* DATA TO PROCESS:
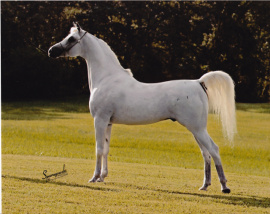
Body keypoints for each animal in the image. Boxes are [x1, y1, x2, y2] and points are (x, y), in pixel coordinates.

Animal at [48, 22, 236, 193]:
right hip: (196, 130)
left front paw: (94, 177)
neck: (107, 78)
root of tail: (198, 82)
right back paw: (205, 185)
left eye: (71, 39)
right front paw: (103, 176)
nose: (51, 51)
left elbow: (99, 149)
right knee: (206, 153)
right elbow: (106, 149)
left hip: (197, 129)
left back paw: (224, 187)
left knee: (213, 149)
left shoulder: (99, 120)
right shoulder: (108, 122)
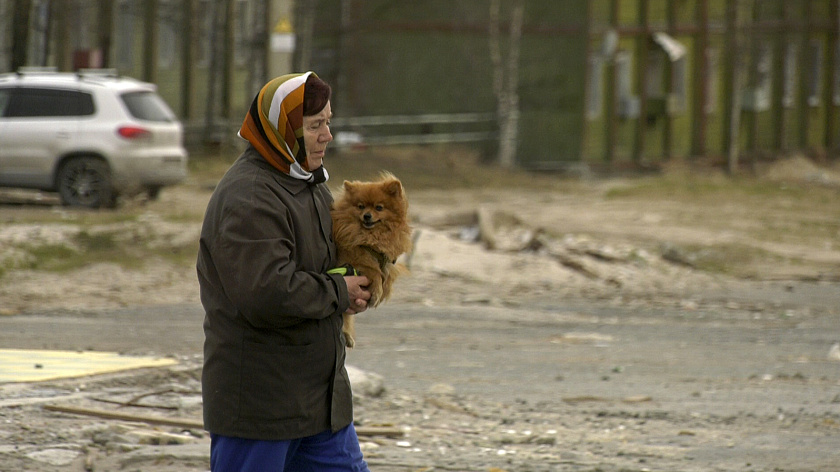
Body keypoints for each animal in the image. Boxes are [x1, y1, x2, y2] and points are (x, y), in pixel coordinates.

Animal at [334, 173, 414, 346]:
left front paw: (382, 291)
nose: (367, 216)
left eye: (379, 207)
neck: (371, 237)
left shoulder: (386, 262)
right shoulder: (352, 261)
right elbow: (375, 272)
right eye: (361, 206)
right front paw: (377, 293)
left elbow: (384, 276)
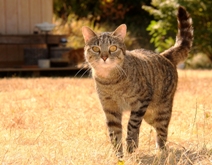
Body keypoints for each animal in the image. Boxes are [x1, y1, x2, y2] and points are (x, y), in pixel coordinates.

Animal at [81, 6, 194, 160]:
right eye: (96, 49)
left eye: (113, 48)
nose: (104, 57)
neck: (110, 81)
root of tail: (164, 55)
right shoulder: (110, 108)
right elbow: (114, 134)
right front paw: (119, 157)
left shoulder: (141, 102)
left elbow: (132, 126)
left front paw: (131, 147)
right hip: (149, 116)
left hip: (161, 111)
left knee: (162, 132)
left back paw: (162, 152)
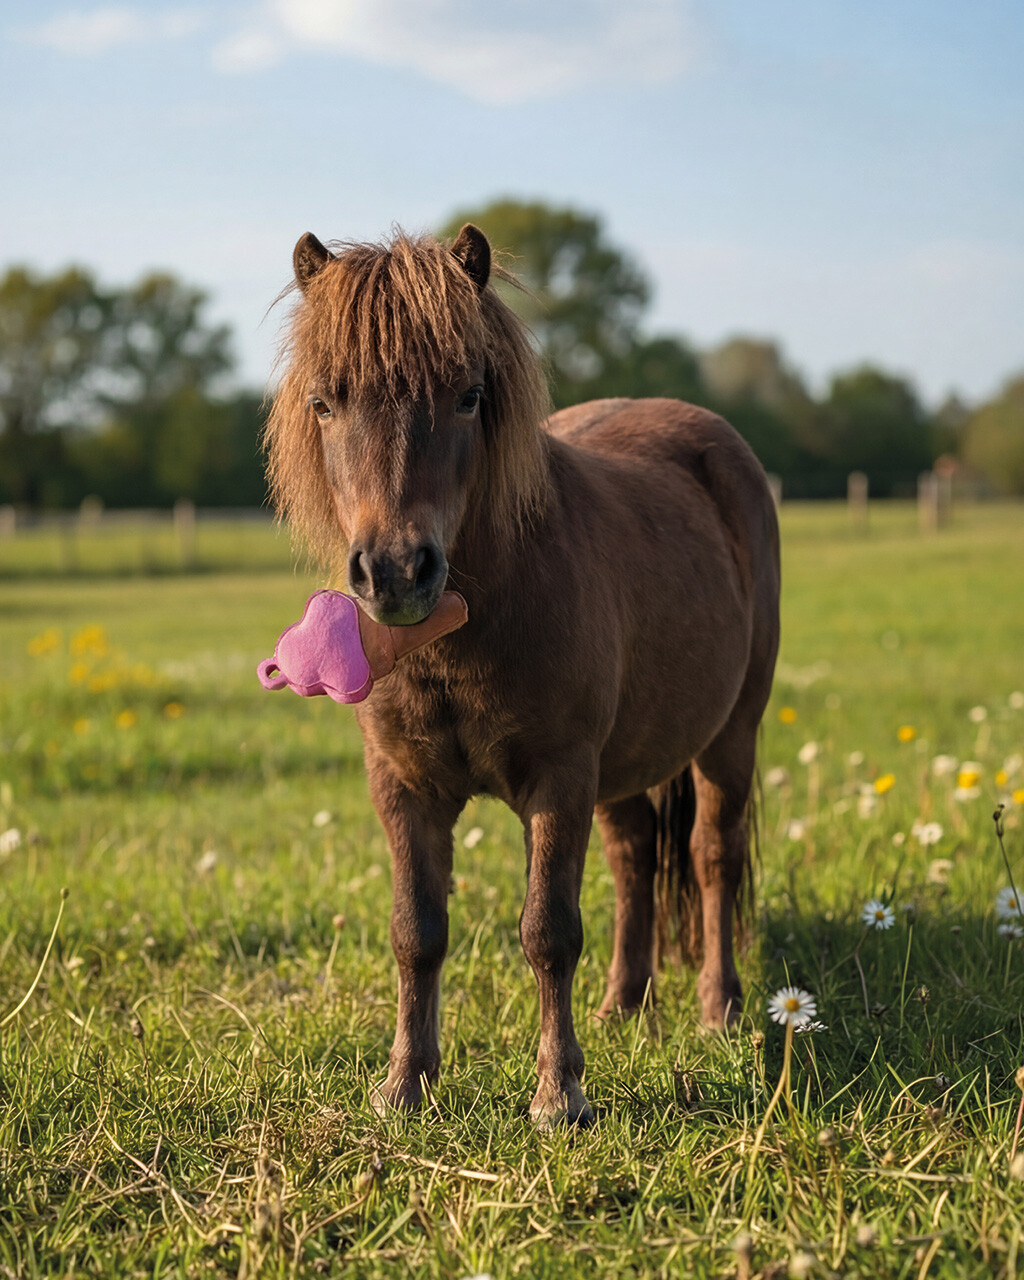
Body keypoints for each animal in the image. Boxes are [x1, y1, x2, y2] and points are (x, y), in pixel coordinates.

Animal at [264, 224, 780, 1126]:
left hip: (729, 738)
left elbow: (549, 931)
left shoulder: (559, 778)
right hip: (624, 768)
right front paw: (405, 1083)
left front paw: (558, 1094)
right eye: (325, 403)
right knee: (635, 859)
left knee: (713, 856)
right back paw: (622, 1006)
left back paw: (718, 1010)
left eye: (470, 396)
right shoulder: (404, 786)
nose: (396, 571)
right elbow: (416, 932)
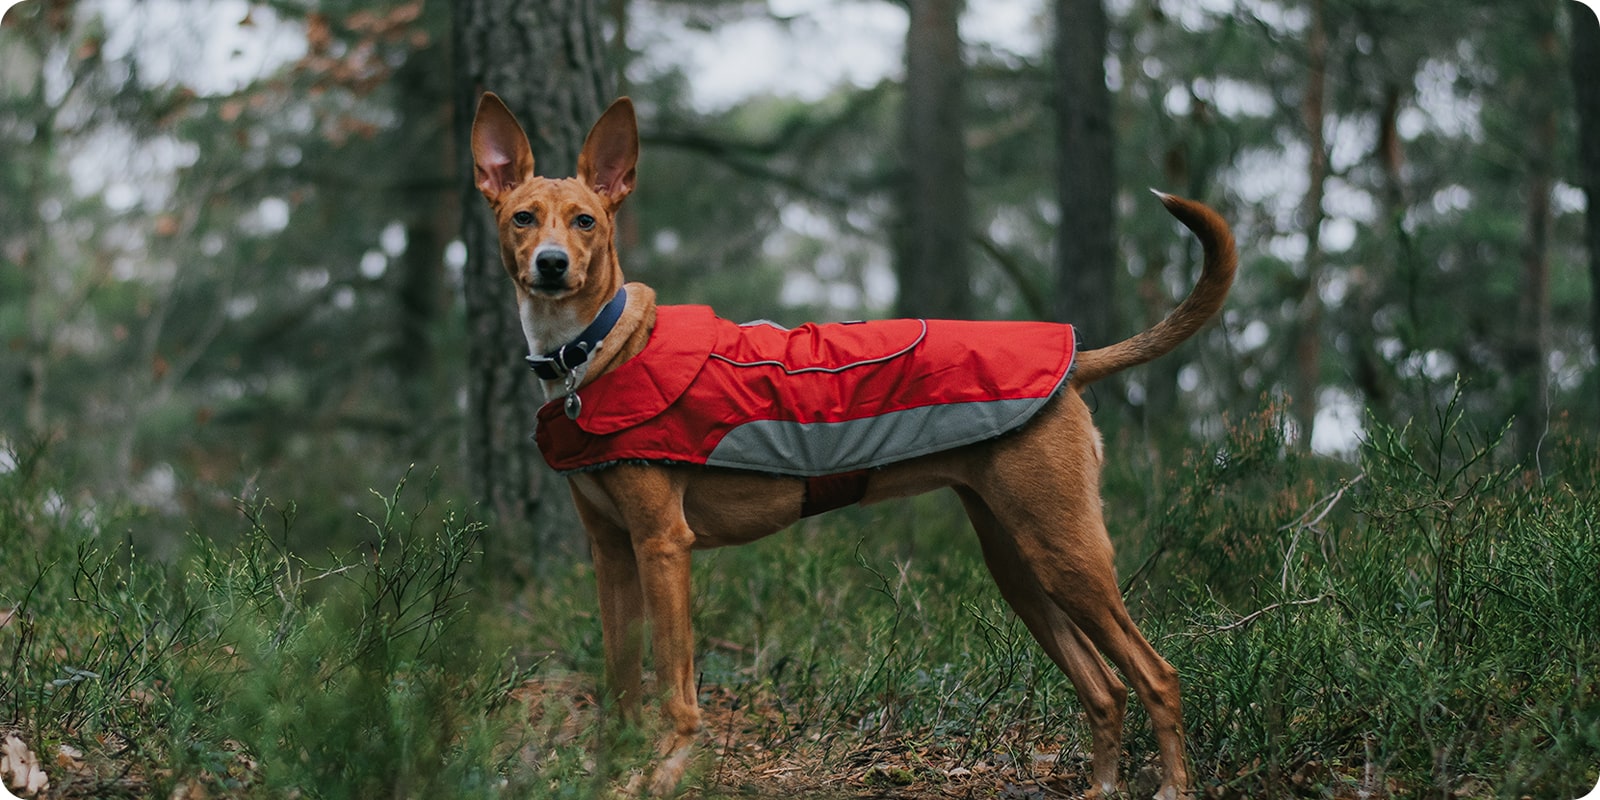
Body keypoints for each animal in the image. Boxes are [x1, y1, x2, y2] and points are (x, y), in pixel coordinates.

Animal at [467, 90, 1241, 796]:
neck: (593, 353)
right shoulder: (611, 551)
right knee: (1105, 687)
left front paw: (659, 775)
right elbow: (622, 683)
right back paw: (1103, 785)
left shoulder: (662, 544)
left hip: (1066, 552)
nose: (552, 264)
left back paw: (1173, 785)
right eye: (523, 217)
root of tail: (1074, 357)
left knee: (1158, 674)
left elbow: (675, 691)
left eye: (586, 221)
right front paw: (613, 773)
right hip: (1018, 562)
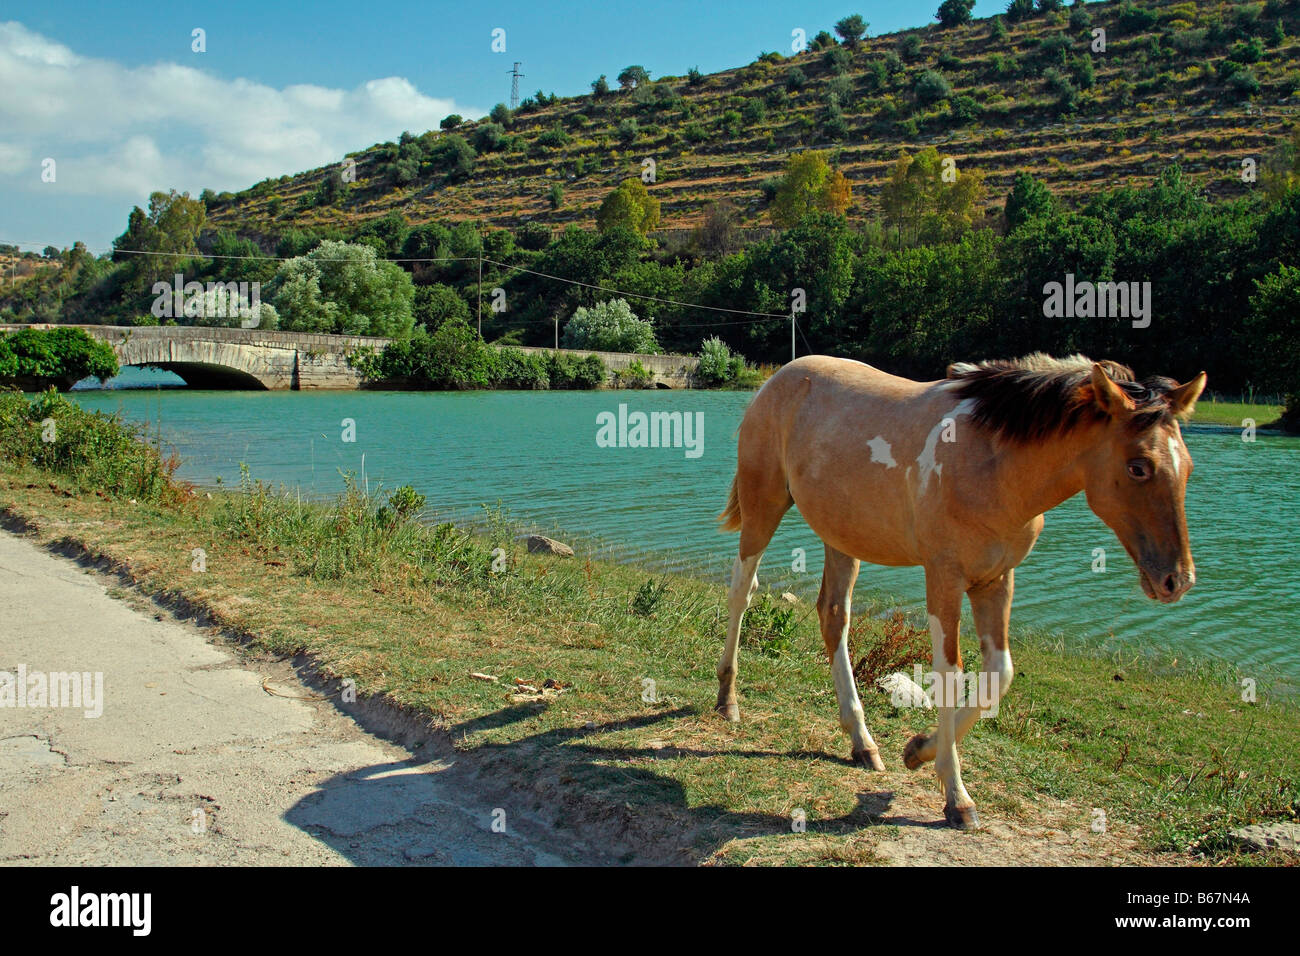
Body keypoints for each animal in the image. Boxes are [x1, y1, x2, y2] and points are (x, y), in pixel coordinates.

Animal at [715, 353, 1206, 829]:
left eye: (1188, 468)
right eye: (1138, 467)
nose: (1176, 580)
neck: (992, 463)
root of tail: (777, 379)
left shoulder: (996, 580)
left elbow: (999, 673)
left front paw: (918, 750)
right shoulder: (944, 579)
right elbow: (951, 675)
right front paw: (956, 797)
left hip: (842, 537)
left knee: (834, 616)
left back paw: (862, 742)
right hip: (764, 507)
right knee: (742, 590)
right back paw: (728, 700)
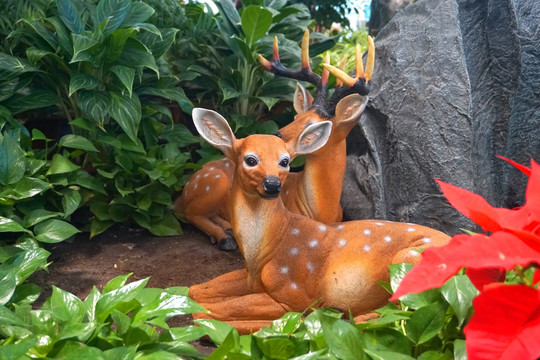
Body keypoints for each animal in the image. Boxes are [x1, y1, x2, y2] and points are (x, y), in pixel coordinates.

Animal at [175, 31, 374, 249]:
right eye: (295, 117)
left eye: (312, 125)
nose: (277, 135)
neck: (323, 211)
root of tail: (186, 188)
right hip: (213, 183)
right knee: (188, 213)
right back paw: (224, 237)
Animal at [188, 107, 450, 334]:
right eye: (250, 159)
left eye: (285, 161)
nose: (273, 184)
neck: (262, 253)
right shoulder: (251, 279)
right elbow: (195, 291)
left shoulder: (293, 291)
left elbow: (208, 312)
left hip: (408, 263)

* EXERCISE BRIEF:
Copy every record exactly, but skip the pictures.

* RESPONSE BOX:
Body keypoints for each animal in the image. Boxes are [x1, y1, x2, y2] and points are (x, y), in pixel coordinates.

Animal at [48, 22, 236, 193]:
right hip: (196, 130)
left front paw: (94, 177)
neck: (107, 78)
root of tail: (198, 82)
right back paw: (205, 185)
left eye: (71, 39)
right front paw: (103, 176)
nose: (51, 51)
left elbow: (99, 149)
right knee: (206, 153)
right elbow: (106, 149)
left hip: (197, 129)
left back paw: (224, 187)
left knee: (213, 149)
left shoulder: (99, 120)
right shoulder: (108, 122)
Body keypoints for each animal in the image. Boxes are [x1, y1, x2, y2] and points are (x, y), in pixel coordinates.

Animal at [334, 173, 414, 346]:
left front paw: (382, 291)
nose: (367, 216)
left eye: (379, 207)
neck: (371, 237)
left shoulder: (386, 262)
right shoulder: (352, 261)
right elbow: (375, 272)
right eye: (361, 206)
right front paw: (377, 293)
left elbow: (384, 276)
Body keypoints for each animal in the image. Boxes are [x1, y1, x2, y2] and points are (x, y), in pixel coordinates.

Animal at [81, 6, 194, 160]:
right eye: (96, 49)
left eye: (113, 48)
nose: (104, 57)
neck: (110, 81)
root of tail: (164, 55)
right shoulder: (110, 108)
right elbow: (114, 134)
right front paw: (119, 157)
left shoulder: (141, 102)
left elbow: (132, 126)
left front paw: (131, 147)
right hip: (149, 116)
left hip: (161, 111)
left knee: (162, 132)
left back paw: (162, 152)
Body keypoints for each animal in the image. Boxes are [x1, y1, x2, y2] and points are (x, y), in pixel coordinates.

Animal at [264, 224, 780, 1126]:
left hip: (729, 738)
left elbow: (549, 931)
left shoulder: (559, 778)
right hip: (624, 768)
right front paw: (405, 1083)
left front paw: (558, 1094)
right eye: (325, 403)
right knee: (635, 859)
left knee: (713, 856)
right back paw: (622, 1006)
left back paw: (718, 1010)
left eye: (470, 396)
right shoulder: (404, 786)
nose: (396, 571)
right elbow: (416, 932)
Body keypoints for each animal in the image. Boxes are [x1, y1, x2, y2] and points are (x, y), in pixel coordinates.

Animal at [467, 90, 1241, 796]:
neck: (593, 353)
right shoulder: (611, 551)
right knee: (1105, 687)
left front paw: (659, 775)
right elbow: (622, 683)
right back paw: (1103, 785)
left shoulder: (662, 544)
left hip: (1066, 552)
nose: (552, 264)
left back paw: (1173, 785)
right eye: (523, 217)
root of tail: (1074, 357)
left knee: (1158, 674)
left elbow: (675, 691)
left eye: (586, 221)
right front paw: (613, 773)
right hip: (1018, 562)
Body keypoints for each animal in the image. Boxes are [x1, y1, x2, y2] and points are (x, y), in pixel coordinates.

Animal at [715, 353, 1206, 829]:
left eye: (1188, 468)
right eye: (1138, 467)
nose: (1176, 580)
neck: (992, 463)
root of tail: (777, 379)
left shoulder: (996, 580)
left elbow: (999, 673)
left front paw: (918, 750)
right shoulder: (944, 579)
right elbow: (951, 675)
right front paw: (956, 797)
left hip: (842, 537)
left knee: (834, 616)
left back paw: (862, 742)
right hip: (764, 507)
right knee: (742, 590)
right back paw: (728, 700)
Body keypoints for each animal in the image. Boxes are [x1, y1, x2, y2] and points are (x, y), in pixel coordinates.

Animal at [175, 31, 374, 249]:
right eye: (295, 117)
left eye: (312, 125)
nose: (277, 135)
neck: (323, 211)
root of tail: (186, 188)
right hip: (213, 183)
right knee: (188, 213)
right back paw: (224, 237)
Animal at [188, 107, 450, 334]:
right eye: (250, 159)
left eye: (285, 161)
nose: (273, 184)
neck: (262, 253)
right shoulder: (251, 279)
right elbow: (195, 291)
left shoulder: (293, 291)
left elbow: (208, 312)
left hip: (408, 263)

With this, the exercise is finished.